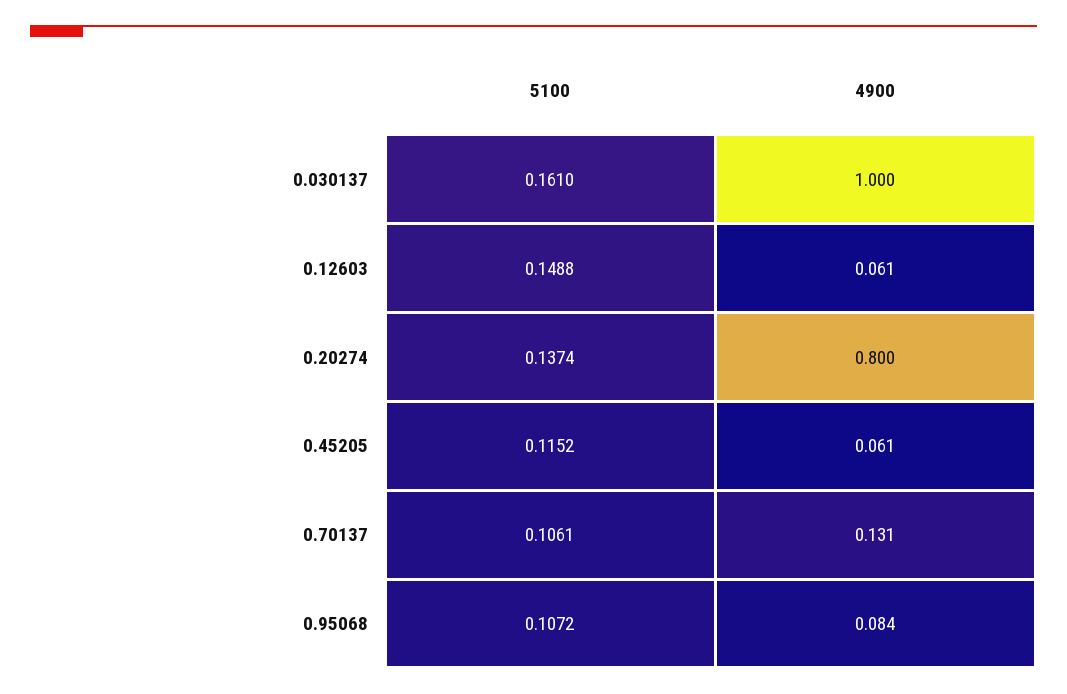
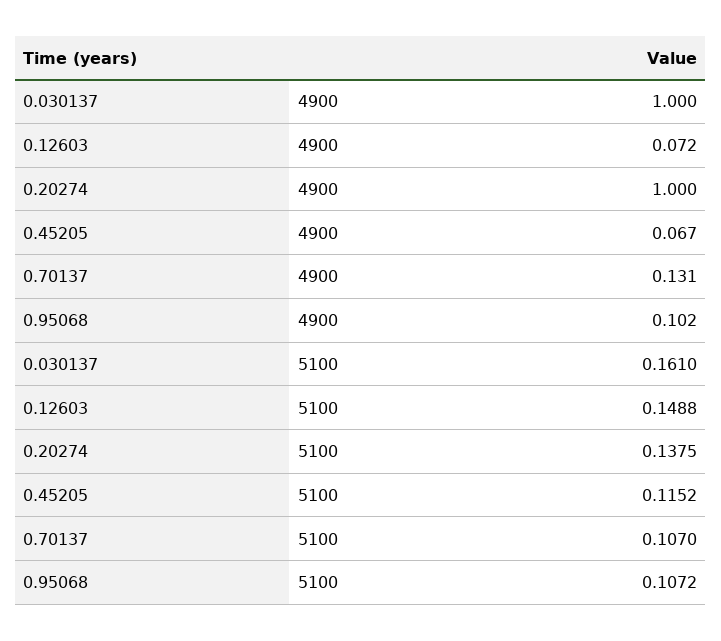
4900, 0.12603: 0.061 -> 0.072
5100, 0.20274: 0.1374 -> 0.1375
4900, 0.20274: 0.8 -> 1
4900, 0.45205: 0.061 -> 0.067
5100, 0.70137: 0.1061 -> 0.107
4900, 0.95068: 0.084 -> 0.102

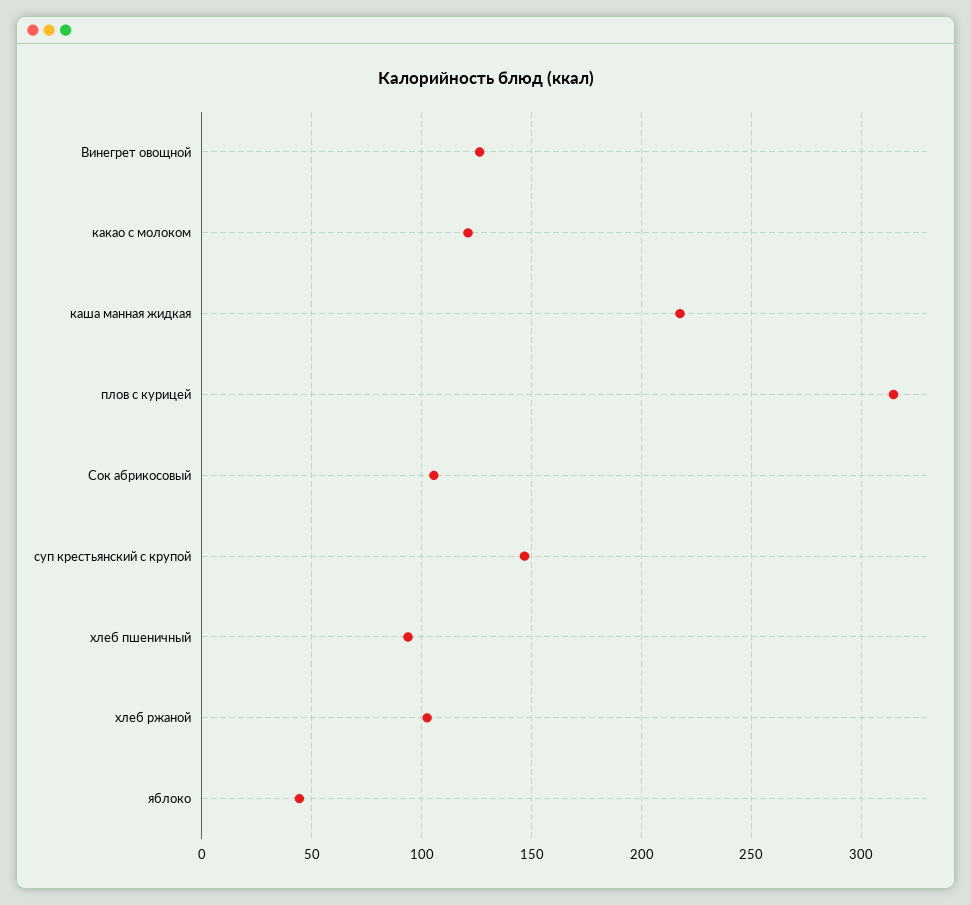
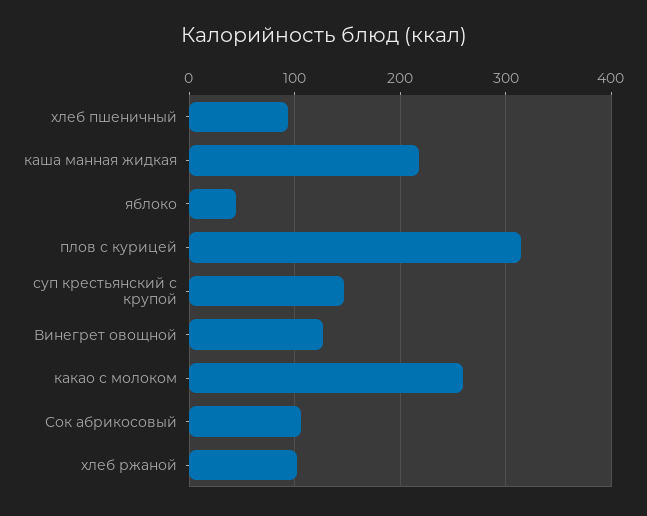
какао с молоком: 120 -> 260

----

### EXERCISE:
Pictures are to be left out, while the records are copied word for word.

### SOLUTION:
4900, 0.12603: 0.061 -> 0.072
5100, 0.20274: 0.1374 -> 0.1375
4900, 0.20274: 0.8 -> 1
4900, 0.45205: 0.061 -> 0.067
5100, 0.70137: 0.1061 -> 0.107
4900, 0.95068: 0.084 -> 0.102

какао с молоком: 120 -> 260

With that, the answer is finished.